* [Work order]
Pick each line containing "future" out of the records.

▬▬▬▬▬▬▬▬▬▬

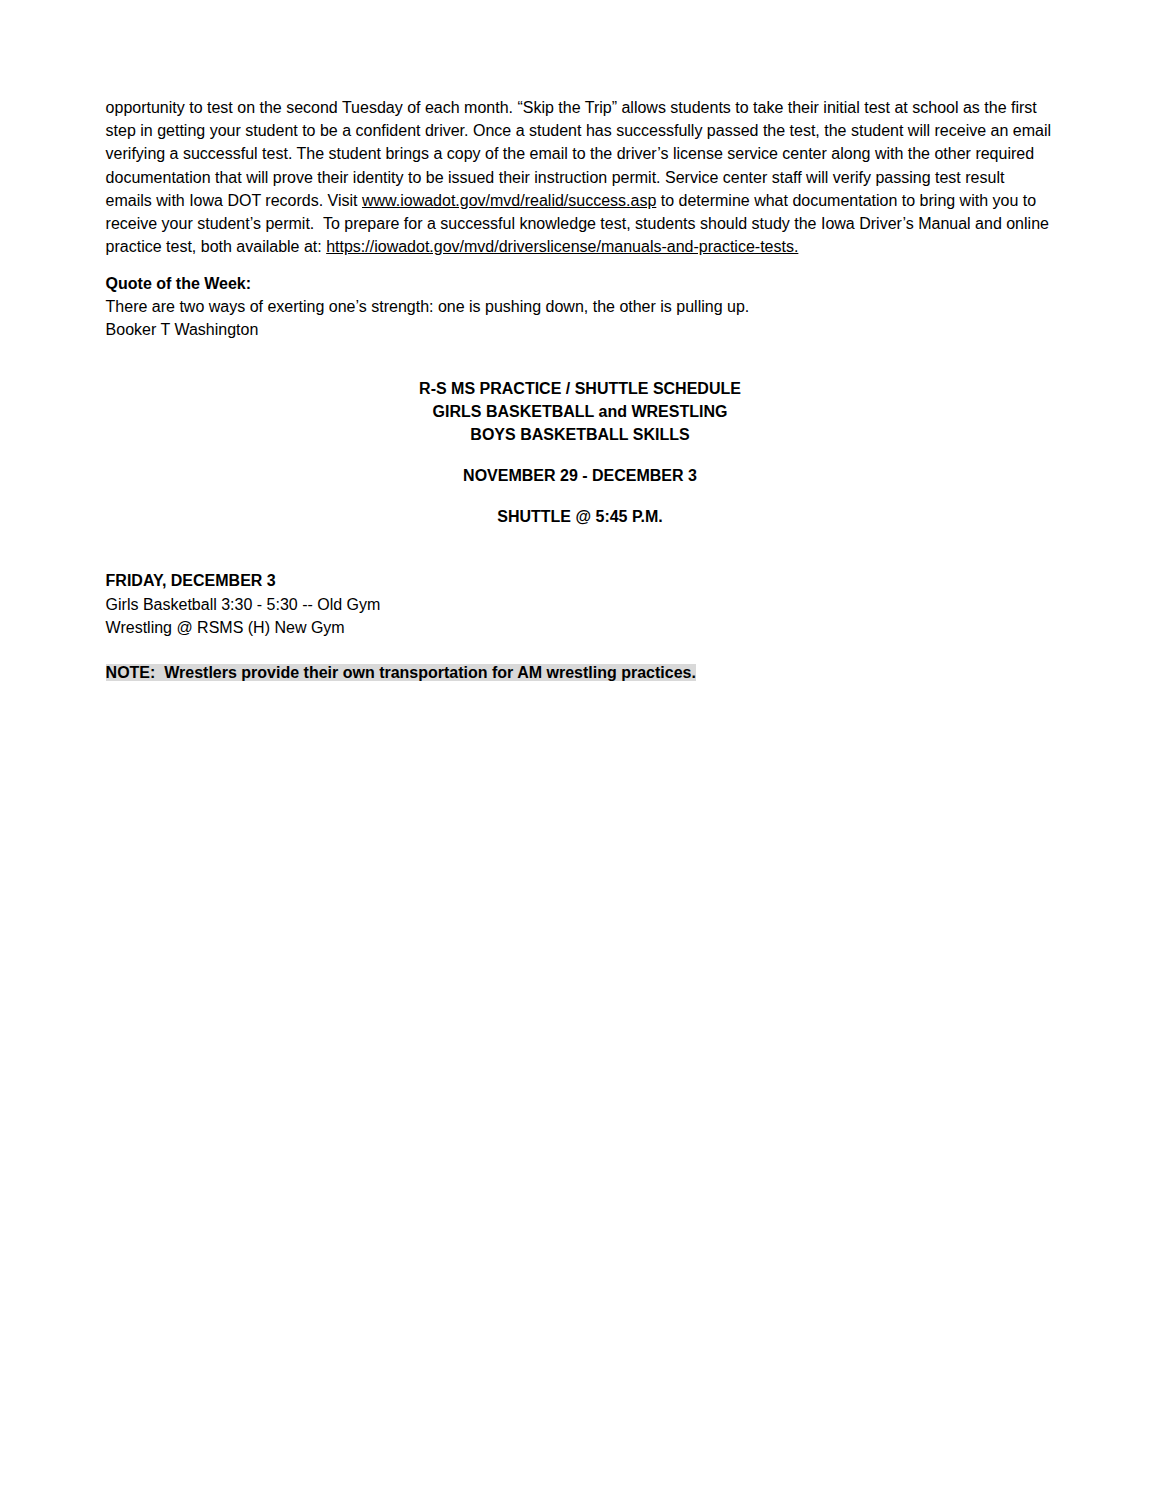opportunity to test on the second Tuesday of each month. “Skip the Trip” allows students to take their initial test at school as the first step in getting your student to be a confident driver. Once a student has successfully passed the test, the student will receive an email verifying a successful test. The student brings a copy of the email to the driver’s license service center along with the other required documentation that will prove their identity to be issued their instruction permit. Service center staff will verify passing test result emails with Iowa DOT records. Visit www.iowadot.gov/mvd/realid/success.asp to determine what documentation to bring with you to receive your student’s permit. To prepare for a successful knowledge test, students should study the Iowa Driver’s Manual and online practice test, both available at: https://iowadot.gov/mvd/driverslicense/manuals-and-practice-tests.
Quote of the Week:
There are two ways of exerting one’s strength: one is pushing down, the other is pulling up.
Booker T Washington
R-S MS PRACTICE / SHUTTLE SCHEDULE
GIRLS BASKETBALL and WRESTLING
BOYS BASKETBALL SKILLS
NOVEMBER 29 - DECEMBER 3
SHUTTLE @ 5:45 P.M.
FRIDAY, DECEMBER 3
Girls Basketball 3:30 - 5:30 -- Old Gym
Wrestling @ RSMS (H) New Gym
NOTE: Wrestlers provide their own transportation for AM wrestling practices.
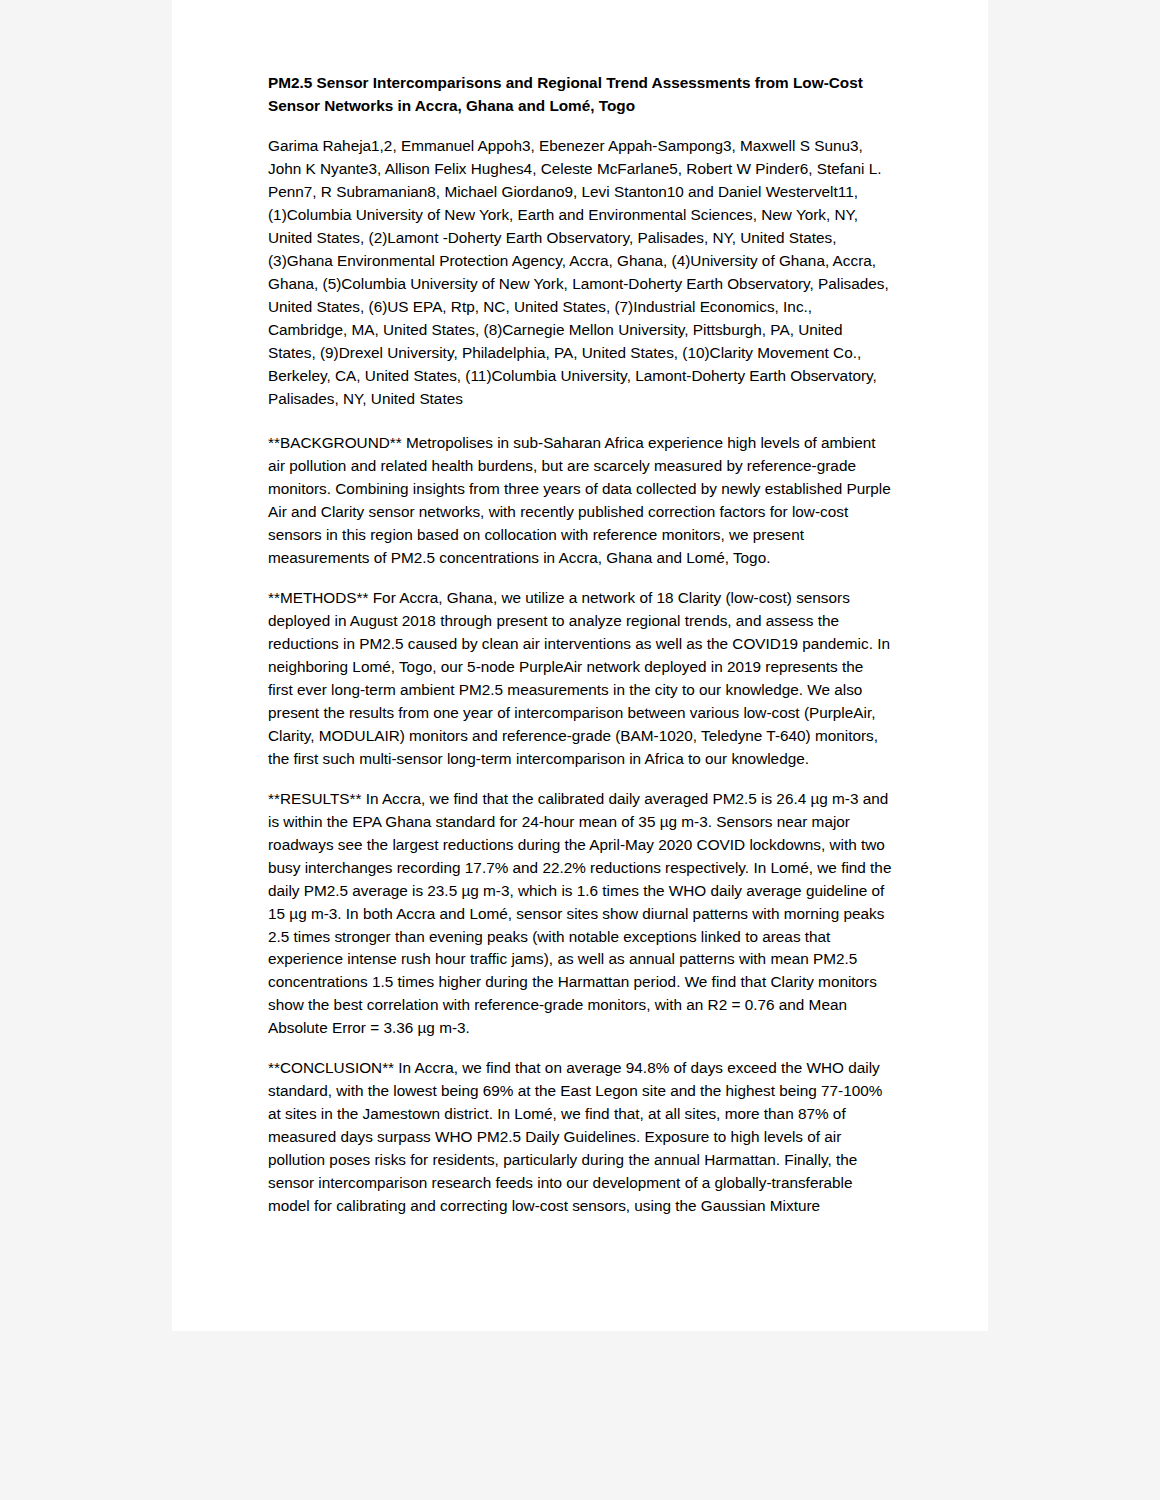PM2.5 Sensor Intercomparisons and Regional Trend Assessments from Low-Cost Sensor Networks in Accra, Ghana and Lomé, Togo
Garima Raheja1,2, Emmanuel Appoh3, Ebenezer Appah-Sampong3, Maxwell S Sunu3, John K Nyante3, Allison Felix Hughes4, Celeste McFarlane5, Robert W Pinder6, Stefani L. Penn7, R Subramanian8, Michael Giordano9, Levi Stanton10 and Daniel Westervelt11, (1)Columbia University of New York, Earth and Environmental Sciences, New York, NY, United States, (2)Lamont -Doherty Earth Observatory, Palisades, NY, United States, (3)Ghana Environmental Protection Agency, Accra, Ghana, (4)University of Ghana, Accra, Ghana, (5)Columbia University of New York, Lamont-Doherty Earth Observatory, Palisades, United States, (6)US EPA, Rtp, NC, United States, (7)Industrial Economics, Inc., Cambridge, MA, United States, (8)Carnegie Mellon University, Pittsburgh, PA, United States, (9)Drexel University, Philadelphia, PA, United States, (10)Clarity Movement Co., Berkeley, CA, United States, (11)Columbia University, Lamont-Doherty Earth Observatory, Palisades, NY, United States
**BACKGROUND** Metropolises in sub-Saharan Africa experience high levels of ambient air pollution and related health burdens, but are scarcely measured by reference-grade monitors. Combining insights from three years of data collected by newly established Purple Air and Clarity sensor networks, with recently published correction factors for low-cost sensors in this region based on collocation with reference monitors, we present measurements of PM2.5 concentrations in Accra, Ghana and Lomé, Togo.
**METHODS** For Accra, Ghana, we utilize a network of 18 Clarity (low-cost) sensors deployed in August 2018 through present to analyze regional trends, and assess the reductions in PM2.5 caused by clean air interventions as well as the COVID19 pandemic. In neighboring Lomé, Togo, our 5-node PurpleAir network deployed in 2019 represents the first ever long-term ambient PM2.5 measurements in the city to our knowledge. We also present the results from one year of intercomparison between various low-cost (PurpleAir, Clarity, MODULAIR) monitors and reference-grade (BAM-1020, Teledyne T-640) monitors, the first such multi-sensor long-term intercomparison in Africa to our knowledge.
**RESULTS** In Accra, we find that the calibrated daily averaged PM2.5 is 26.4 µg m-3 and is within the EPA Ghana standard for 24-hour mean of 35 µg m-3. Sensors near major roadways see the largest reductions during the April-May 2020 COVID lockdowns, with two busy interchanges recording 17.7% and 22.2% reductions respectively. In Lomé, we find the daily PM2.5 average is 23.5 µg m-3, which is 1.6 times the WHO daily average guideline of 15 µg m-3. In both Accra and Lomé, sensor sites show diurnal patterns with morning peaks 2.5 times stronger than evening peaks (with notable exceptions linked to areas that experience intense rush hour traffic jams), as well as annual patterns with mean PM2.5 concentrations 1.5 times higher during the Harmattan period. We find that Clarity monitors show the best correlation with reference-grade monitors, with an R2 = 0.76 and Mean Absolute Error = 3.36 µg m-3.
**CONCLUSION** In Accra, we find that on average 94.8% of days exceed the WHO daily standard, with the lowest being 69% at the East Legon site and the highest being 77-100% at sites in the Jamestown district. In Lomé, we find that, at all sites, more than 87% of measured days surpass WHO PM2.5 Daily Guidelines. Exposure to high levels of air pollution poses risks for residents, particularly during the annual Harmattan. Finally, the sensor intercomparison research feeds into our development of a globally-transferable model for calibrating and correcting low-cost sensors, using the Gaussian Mixture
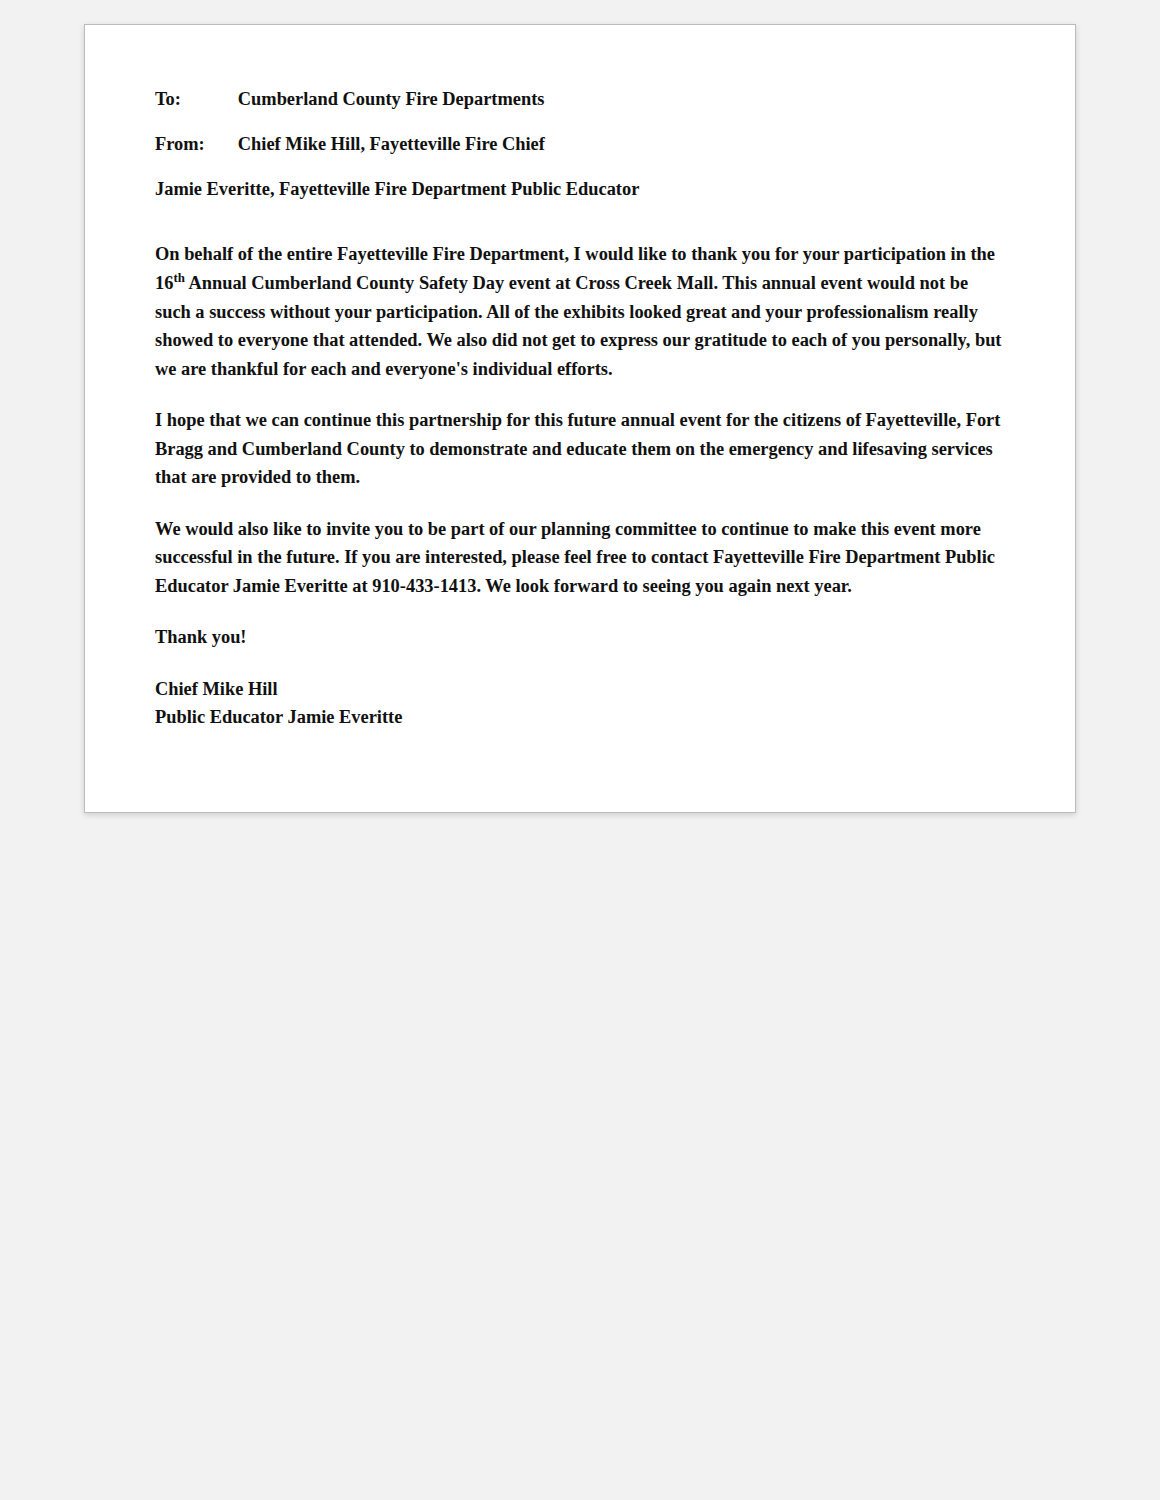To: Cumberland County Fire Departments
From: Chief Mike Hill, Fayetteville Fire Chief
Jamie Everitte, Fayetteville Fire Department Public Educator
On behalf of the entire Fayetteville Fire Department, I would like to thank you for your participation in the 16th Annual Cumberland County Safety Day event at Cross Creek Mall. This annual event would not be such a success without your participation. All of the exhibits looked great and your professionalism really showed to everyone that attended. We also did not get to express our gratitude to each of you personally, but we are thankful for each and everyone's individual efforts.
I hope that we can continue this partnership for this future annual event for the citizens of Fayetteville, Fort Bragg and Cumberland County to demonstrate and educate them on the emergency and lifesaving services that are provided to them.
We would also like to invite you to be part of our planning committee to continue to make this event more successful in the future. If you are interested, please feel free to contact Fayetteville Fire Department Public Educator Jamie Everitte at 910-433-1413. We look forward to seeing you again next year.
Thank you!
Chief Mike Hill
Public Educator Jamie Everitte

▬▬▬▬▬▬▬▬▬▬

* [Problem solution]
I hope that we can continue this partnership for this future annual event for the citizens of Fayetteville, Fort Bragg and Cumberland County to demonstrate and educate them on the emergency and lifesaving services that are provided to them.
We would also like to invite you to be part of our planning committee to continue to make this event more successful in the future. If you are interested, please feel free to contact Fayetteville Fire Department Public Educator Jamie Everitte at 910-433-1413. We look forward to seeing you again next year.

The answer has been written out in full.